数分後、ようやく自分たちの番が来ると、店主がフルーツシャーベットをひとつひとつ渡してくれた。
「さぁ、どうぞ! フルーツがたっぷりで、かなり美味しいからな!」
アリシアは一口食べて、その甘さに驚いた。
「わぁ……こんなにフルーツの味が強いんですね!」
「でしょ? これが王都の流行りの食べ物さ!」
レイヴンが得意げに言うと、ミナが声を弾ませた。
「アリちゃん、顔にフルーツがついてるわよー! はい、ティッシュ!」
アリシアは顔を赤くして手で拭ったが、どこか照れくさい気持ちがあった。
「なんだか……普通の女の子みたいな気分です」
「普通の女の子……? 何を言ってるんだ、アリシア。お前はそのままで普通だろ?」
ガルドが笑いながら言ったが、その声には優しさが込められていた。
アリシアは少し驚いたようにガルドを見つめる。
「え?」
「どうしたんだ、アリシア? なんだか遠くのことを考えてるみたいだぞ」
「いえ、別に……ただ、こういう普通の生活って、やっぱりいいなって思っただけです」
街の喧騒を感じながら、アリシアは心の中で小さくつぶやいた。
“これが普通の生活、なんだよね?”
“普通”――それが、どんなにかけがえのないことなのか、アリシアは少しだけ理解し始めていた。
でも、このままでいいのかな……?
魔王を倒した後の孤独な日々を思い出すと、どうしても心の中に押し込んでいた不安が顔を出してきた。

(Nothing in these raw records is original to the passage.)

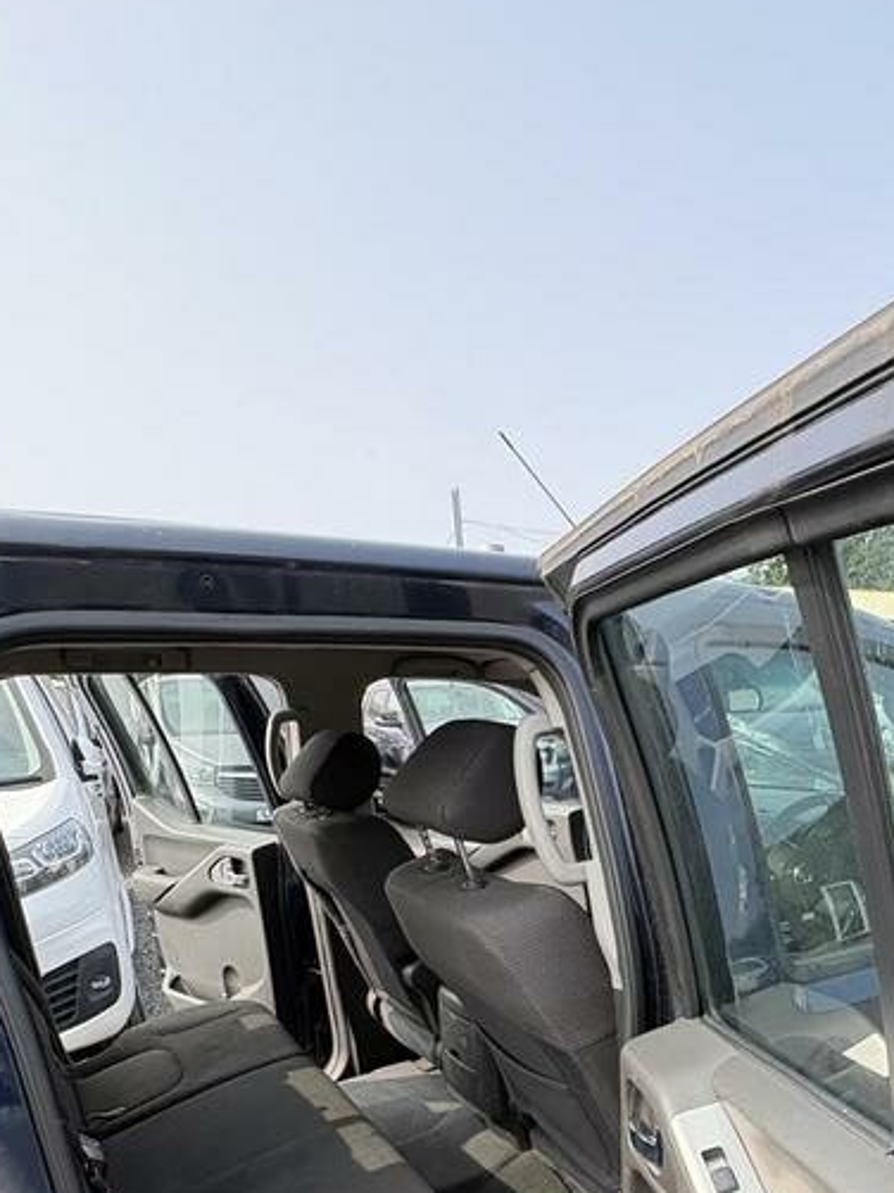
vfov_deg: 62.0
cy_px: 996
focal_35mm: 25
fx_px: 862
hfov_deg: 52.7
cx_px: 656
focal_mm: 2.22
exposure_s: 1/390
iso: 64
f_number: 2.2
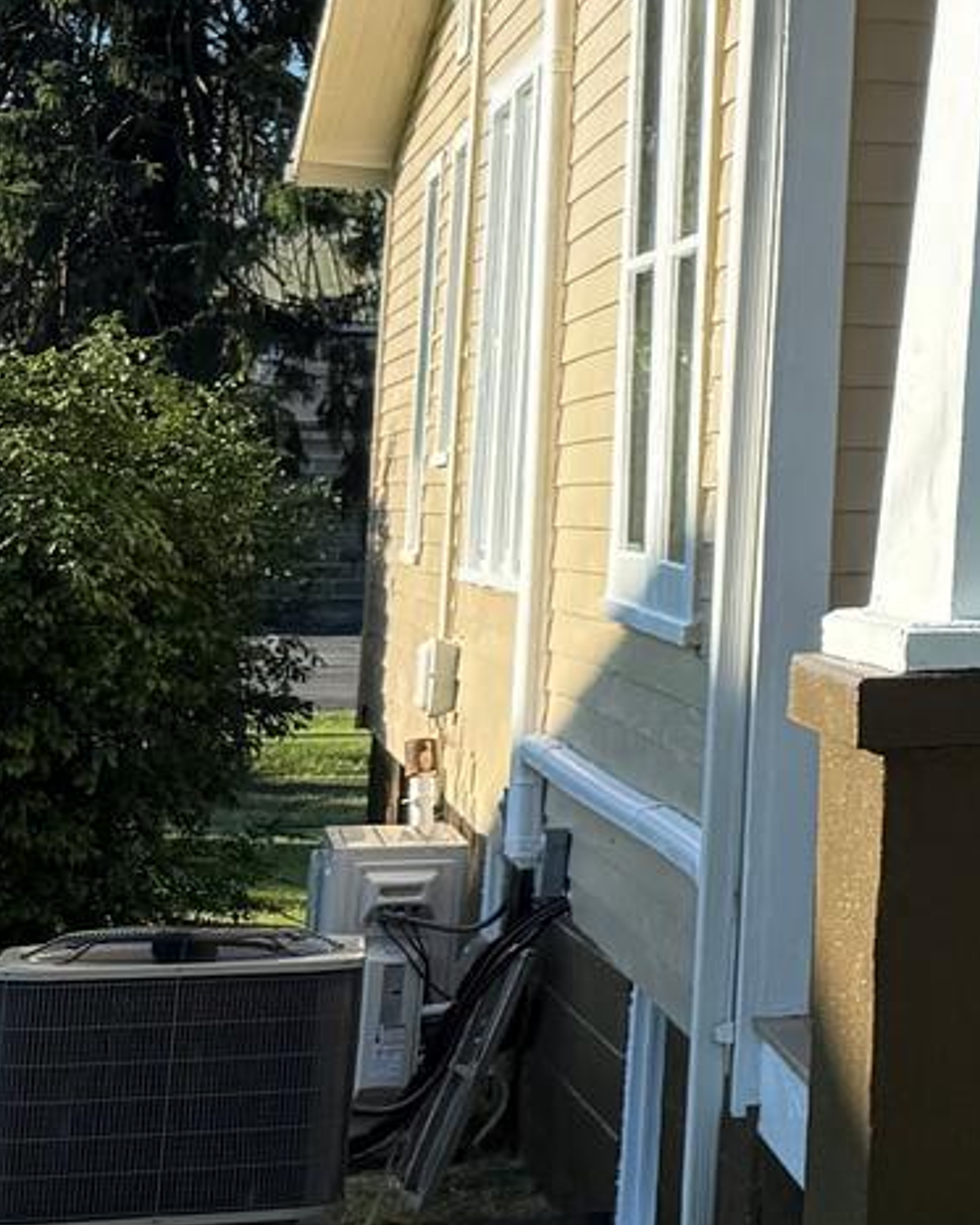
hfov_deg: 11.4
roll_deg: -0.8
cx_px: 2591
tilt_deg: +6.6
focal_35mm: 103
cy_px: 76
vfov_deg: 18.3
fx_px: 3733
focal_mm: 6.76
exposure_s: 1/2232
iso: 80
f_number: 1.78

だが、目の前に広がる街の景色と、仲間たちの笑顔を見ていると、その不安も少しずつ薄れていくような気がした。
「まぁ、今はそれが一番だよな」
シリルが静かに言った。ミナが「むさいわねー」とか言いながらレイヴンに絡んでいるのを見て、アリシアは思わず笑った。
「これが、私の普通の生活……かな?」
そう思いながら、アリシアは仲間たちと共に歩き続けた。